Skutki i dalsze prognozy pogody
Przejście nawałnic spowodowało liczne utrudnienia komunikacyjne i zagrożenia dla mieszkańców, zwłaszcza w regionach objętych ostrzeżeniami IMGW. Jak relacjonuje rmf24.pl, powalone drzewa i zalane drogi znacznie utrudniały poruszanie się, a lokalne służby ratunkowe pracowały nad przywróceniem bezpieczeństwa i porządku. Portal gp24.pl informuje, że ostrzeżenia pierwszego i drugiego stopnia wydano także dla części województwa pomorskiego, gdzie prognozowano intensywne opady deszczu, silny wiatr oraz grad.
Nawałnice mają stopniowo słabnąć dopiero w nocy, co oznacza, że niebezpieczeństwo może potrwać jeszcze przez kilka godzin – podaje onet.pl.
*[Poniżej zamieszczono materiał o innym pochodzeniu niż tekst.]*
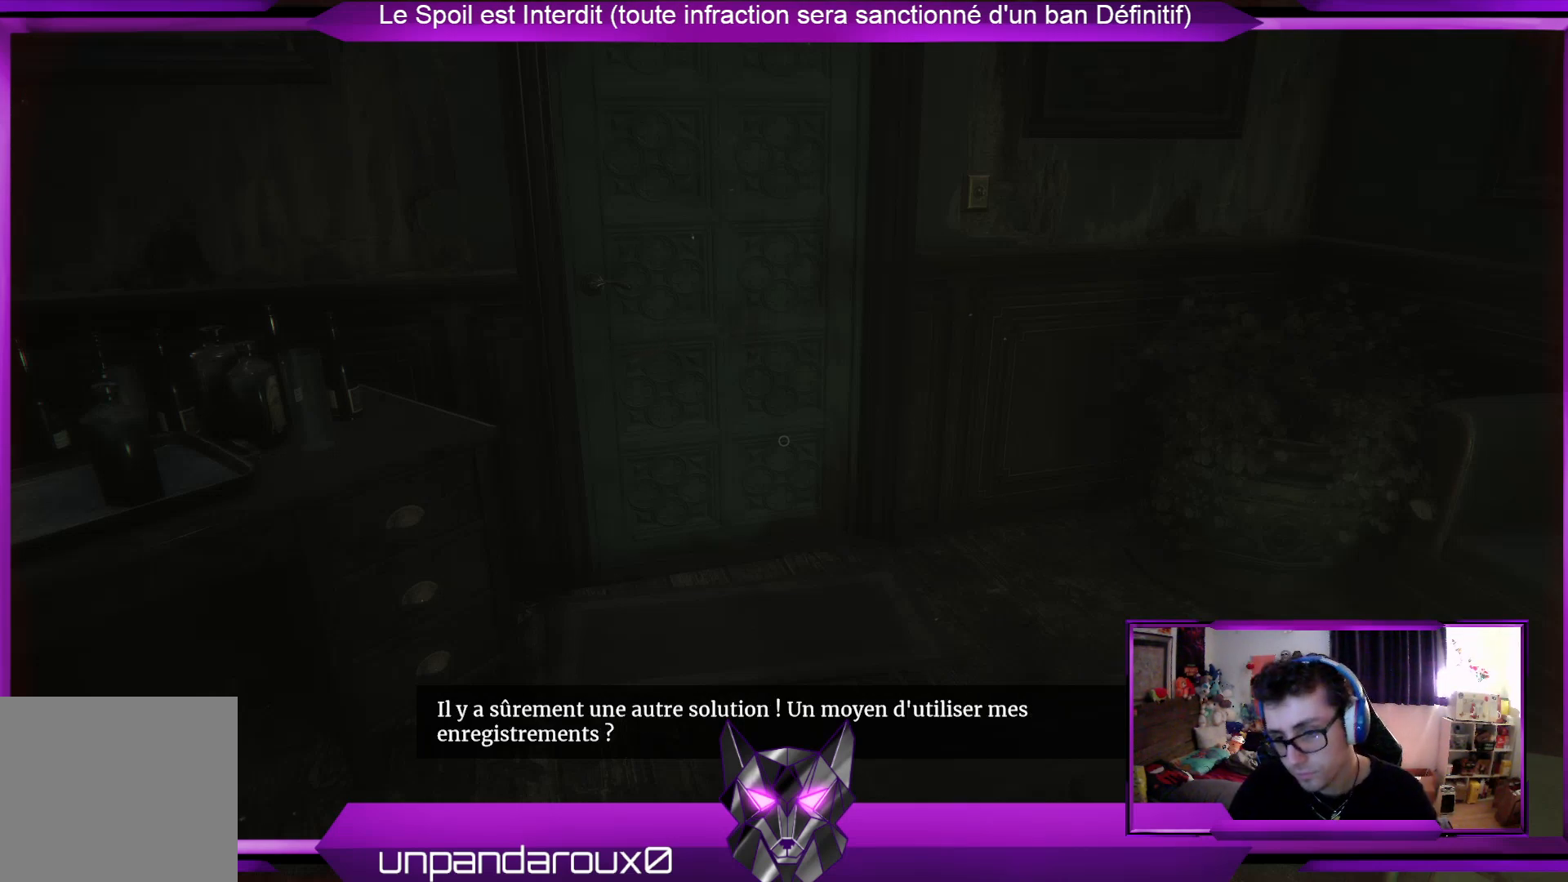
{"buttons": [], "left_stick": "center", "right_stick": "center", "events": []}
IMGW z kolei ostrzega przed upałami pierwszego i drugiego stopnia, a wiadomosci.radiozet.pl podkreśla, jak gwałtowne i zmienne są obecne warunki – wysokie temperatury przeplatają się z silnymi burzami. W takiej sytuacji warto zachować szczególną ostrożność i na bieżąco śledzić komunikaty pogodowe.